Ich will folgendes Ergebnis bekommen: Die ID, bei der alle 3 Werte (von 1 bis 3) auftauchen - in diesem Fall also die 1.

Folgende Abfrage liefert KEIN Ergebnis:
SELECT ID FROM tabelle WHERE WERT=1 AND WERT=2 AND WERT=3

Habe auch versuch über die Summe zu gehen:
SELECT ID FROM tabelle HAVING SUM(WERT)=6
--> gibt die Fehlermeldung: "keine Gruppenfunktion für Einzelgruppe"

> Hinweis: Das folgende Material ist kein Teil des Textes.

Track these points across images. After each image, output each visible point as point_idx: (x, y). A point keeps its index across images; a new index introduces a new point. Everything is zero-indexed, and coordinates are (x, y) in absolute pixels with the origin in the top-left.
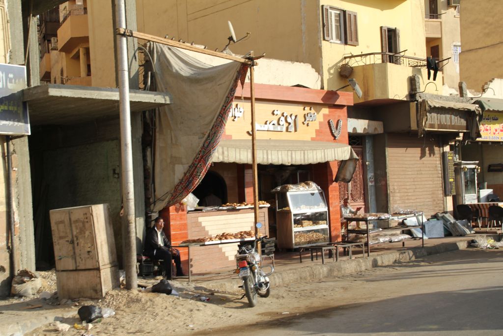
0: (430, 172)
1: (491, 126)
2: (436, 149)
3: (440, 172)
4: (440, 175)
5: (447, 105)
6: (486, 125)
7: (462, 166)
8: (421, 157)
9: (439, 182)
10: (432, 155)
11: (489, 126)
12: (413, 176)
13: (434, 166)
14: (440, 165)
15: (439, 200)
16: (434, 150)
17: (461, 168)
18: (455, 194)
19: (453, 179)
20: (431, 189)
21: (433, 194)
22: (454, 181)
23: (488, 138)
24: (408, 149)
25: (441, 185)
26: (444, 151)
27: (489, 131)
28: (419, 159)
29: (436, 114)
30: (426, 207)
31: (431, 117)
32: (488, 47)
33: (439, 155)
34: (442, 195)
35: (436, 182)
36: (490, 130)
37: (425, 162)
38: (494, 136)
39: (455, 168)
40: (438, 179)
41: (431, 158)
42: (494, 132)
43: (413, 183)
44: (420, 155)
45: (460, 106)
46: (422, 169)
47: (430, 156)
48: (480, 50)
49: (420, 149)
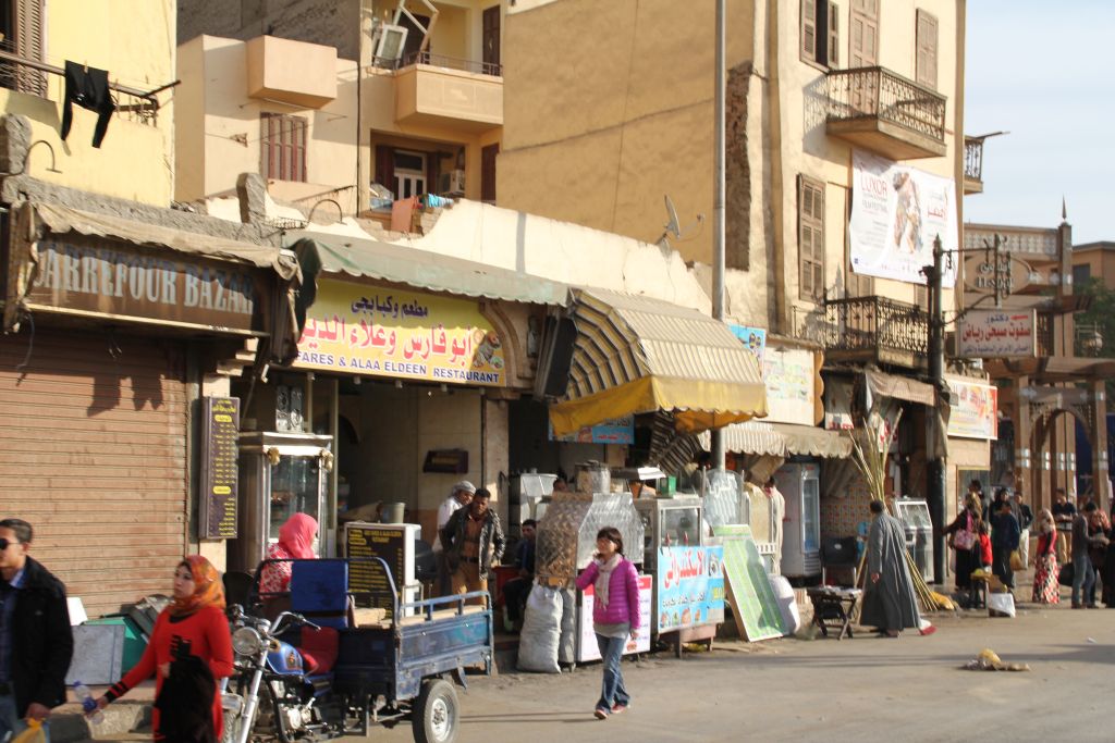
0: (133, 461)
1: (399, 330)
2: (170, 387)
3: (181, 462)
4: (181, 473)
5: (140, 233)
6: (377, 327)
7: (266, 448)
8: (94, 410)
9: (174, 493)
10: (148, 404)
11: (391, 329)
12: (47, 471)
13: (155, 439)
14: (182, 441)
15: (162, 554)
16: (158, 388)
17: (261, 453)
18: (233, 534)
19: (231, 486)
20: (130, 518)
21: (140, 532)
22: (232, 494)
23: (382, 366)
24: (29, 376)
25: (182, 504)
26: (205, 394)
27: (388, 347)
28: (83, 413)
29: (105, 264)
30: (100, 576)
31: (80, 269)
32: (561, 141)
33: (181, 408)
34: (181, 538)
35: (158, 495)
36: (392, 342)
37: (110, 426)
38: (406, 361)
39: (241, 453)
40: (170, 484)
41: (141, 415)
42: (410, 350)
43: (45, 494)
44: (89, 401)
45: (207, 244)
46: (91, 448)
47: (139, 405)
48: (543, 151)
49: (91, 380)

Ich hoffe mir kann jemand weiter helfen!


----------



## trazzag (29. Aug 2007)

Ok, die zweite Variante habe ich jetzt doch zum Laufen bekommen, in dem ich ein GROUP BY eingefügt habe:

SELECT ID FROM tabelle GROUP BY ID HAVING SUM(WERT)=6

Warum das anders nicht läuft, würde mich dennoch interessieren...


----------



## mikachu (30. Aug 2007)

SELECT ID FROM tabelle WHERE WERT=1 AND WERT=2 AND WERT=3
in der tabelle werden tupel für tupel die bedinungen abgeprüft... da aber eine id genau einen wert hat, trifft die bedingung niemals zu

SELECT ID FROM tabelle HAVING SUM(WERT)=6
es wird wieder tupel für tupel durchgegangen...

SELECT ID FROM tabelle GROUP BY ID HAVING SUM(WERT)=6
hier fasst du die einzelnen tupel, die die gleiche id besitzen, zu einer menge zusammen, worauf du die sum() funktion mit den gewünschten ergebnis aufrufen kannst

liest du dir das hier mal durch


----------



## trazzag (30. Aug 2007)

Danke!


----------